• _Exercise objective_
In the records below, the lines from the one with "right ear: (435, 5)" through the last are to be printed exactly, and nothing else.

[[ Data open ]]

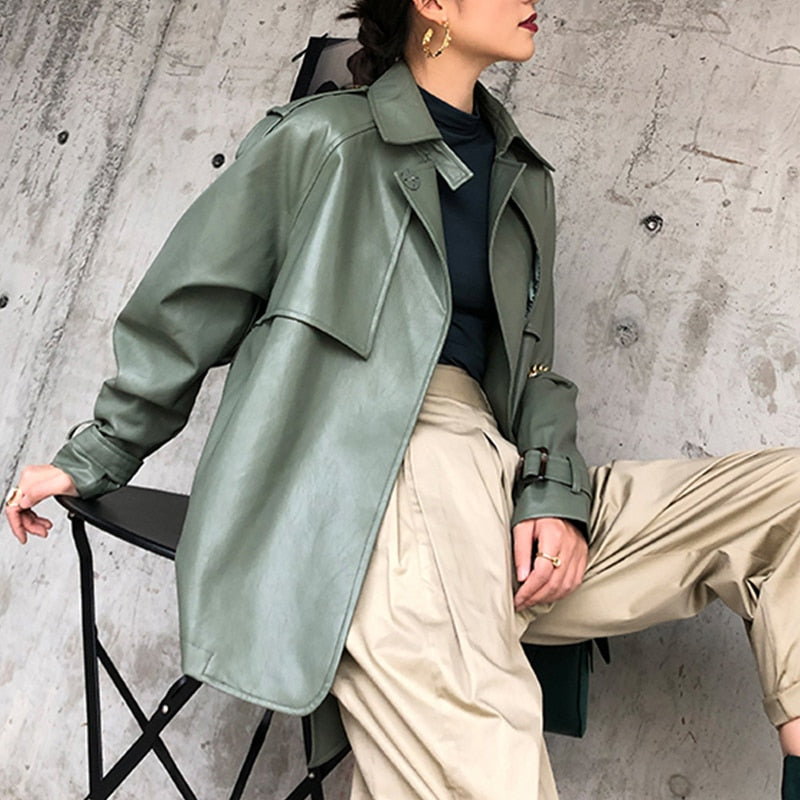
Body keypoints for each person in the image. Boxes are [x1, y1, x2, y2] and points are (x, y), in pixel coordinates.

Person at [6, 0, 800, 797]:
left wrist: (551, 496)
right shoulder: (327, 140)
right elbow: (188, 303)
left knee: (783, 502)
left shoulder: (522, 177)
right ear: (435, 5)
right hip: (381, 475)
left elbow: (534, 373)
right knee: (484, 769)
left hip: (497, 484)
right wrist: (99, 452)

[[ Data closed ]]

• _Response_
right ear: (435, 5)
right hip: (381, 475)
left elbow: (534, 373)
right knee: (484, 769)
left hip: (497, 484)
right wrist: (99, 452)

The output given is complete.